PR Checklist

Please check if your PR fulfills the following requirements:

• The commit message follows our guidelines: https://github.com/angular/angular/blob/main/contributing-docs/commit-message-guidelines.md
• [x ] Tests for the changes have been added (for bug fixes / features)
• Docs have been added / updated (for bug fixes / features)

PR Type

What kind of change does this PR introduce?

• [x ] Bugfix
• Feature
• Code style update (formatting, local variables)
• Refactoring (no functional changes, no api changes)
• Build related changes
• CI related changes
• Documentation content changes
• angular.dev application / infrastructure changes
• Other... Please describe:

What is the current behavior?

Currently, several element-attribute pairs that function as URL or Resource URL sinks are not registered in the DomSanitizer security schema (SECURITY_SCHEMA). This means that values bound to these properties (e.g., meta[content], table[background], or svg:use[href]) are not automatically validated against Angular's security contexts at compile time.

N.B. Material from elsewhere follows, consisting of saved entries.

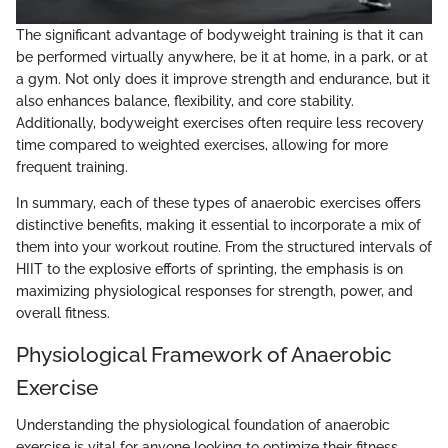
The significant advantage of bodyweight training is that it can
be performed virtually anywhere, be it at home, in a park, or at
a gym. Not only does it improve strength and endurance, but it
also enhances balance, flexibility, and core stability.
Additionally, bodyweight exercises often require less recovery
time compared to weighted exercises, allowing for more
frequent training.
In summary, each of these types of anaerobic exercises offers
distinctive benefits, making it essential to incorporate a mix of
them into your workout routine. From the structured intervals of
HIIT to the explosive efforts of sprinting, the emphasis is on
maximizing physiological responses for strength, power, and
overall fitness.
Physiological Framework of Anaerobic
Exercise
Understanding the physiological foundation of anaerobic
exercise is vital for anyone looking to optimize their fitness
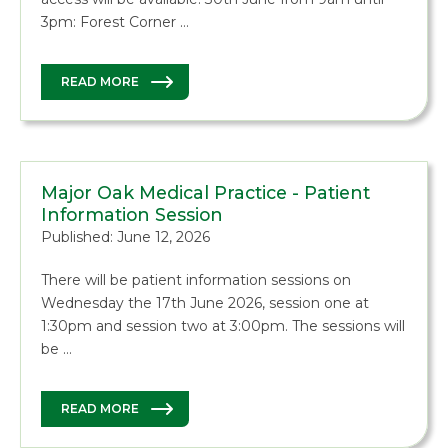
3pm: Forest Corner …
READ MORE
Major Oak Medical Practice - Patient
Information Session
Published: June 12, 2026
There will be patient information sessions on
Wednesday the 17th June 2026, session one at
1:30pm and session two at 3:00pm. The sessions will
be …
READ MORE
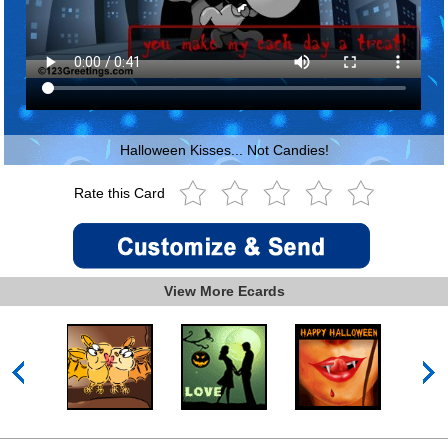
Halloween Kisses... Not Candies!
Rate this Card
View More Ecards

Issue Number: N/A (Proactive security hardening)

What is the new behavior?

This PR expands the dom_security_schema.ts to include these missing sinks.

meta|content and background attributes are now registered under SecurityContext.URL.
use|href and use|xlink:href are now registered under SecurityContext.RESOURCE_URL.
This ensures the framework provides "Secure by Default" protection for these attributes by generating the appropriate ɵɵsanitizeUrl or ɵɵsanitizeResourceUrl instructions.

Does this PR introduce a breaking change?

• Yes
• No

Other information

This update aligns the Angular security schema with modern browser behaviors and MDN standards for URL-handling attributes. By registering these sinks, we provide a consistent defense-in-depth posture across all valid HTML and SVG resource-loading paths.